Auto-build a preprint-ready manuscript with gene tables and figures.

// The scan

Genomes put through the pipeline

A pilot batch of five marine bacterial genomes submitted to antiSMASH. Three completed runs alone surfaced six zero-hit candidate clusters.

Organism
Assembly
Status
Roseobacter phycocola
GCF_042055075.2
headline find
Marinobacter alkaliphilus
GCF_055394375.1
novel BGC
Pseudoalteromonas sp. TO-2024
GCA_055398285.1
complete
Salinispora sp.
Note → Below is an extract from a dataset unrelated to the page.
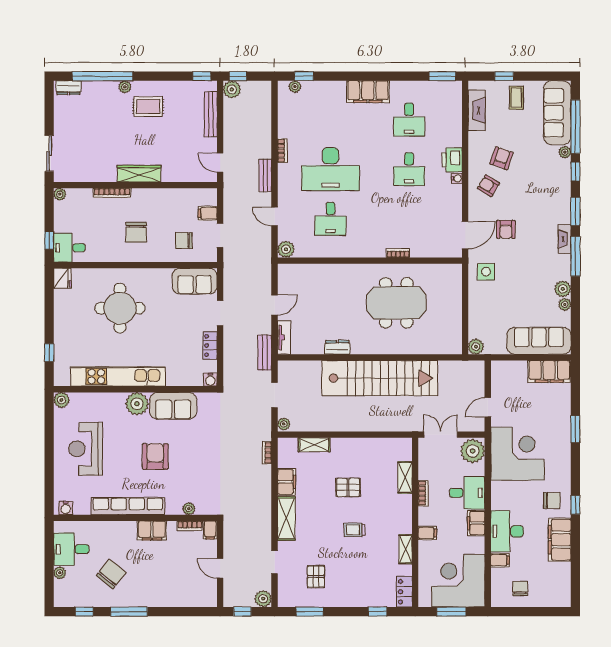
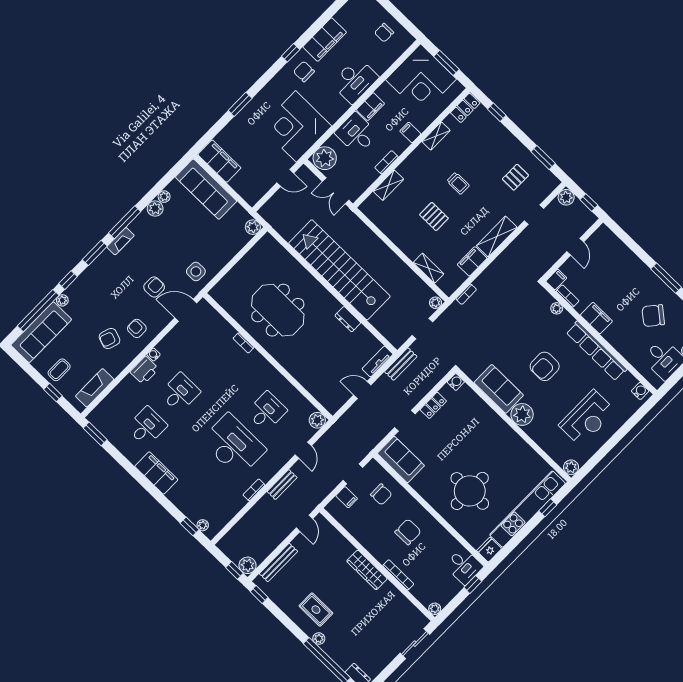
armchair: (488, 186) -> (137, 328), turned 149
kitchen unit: (118, 376) -> (528, 509), moved, turned 90
filing cabinet: (500, 560) -> (379, 65), removed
CH2A1_3
GCF_056820995.1
queued
Salinispora sp. CH2A1_6
GCF_056820975.1
queued
// What this is — and isn't

A candidate, not a discovery

Being honest about the science is the whole point. Here's exactly what a "no MIBiG hit" does and doesn't mean.

📉

Absence ≠ novelty

MIBiG curates only ~3,000 experimentally studied clusters. Nature holds millions. "No MIBiG hit" is the normal outcome for most clusters — it flags under-characterized, not new.

🔬

Predicted, not observed

These are antiSMASH predictions from genome data. Nothing has been expressed, isolated or had its structure determined. You can't legitimately name a molecule that's never been seen.

🧭

A triage engine

The honest framing: ALCHEMY ranks under-characterized clusters for follow-up. Next step is comparing against antiSMASH-DB / BiG-FAM and, eventually, wet-lab work.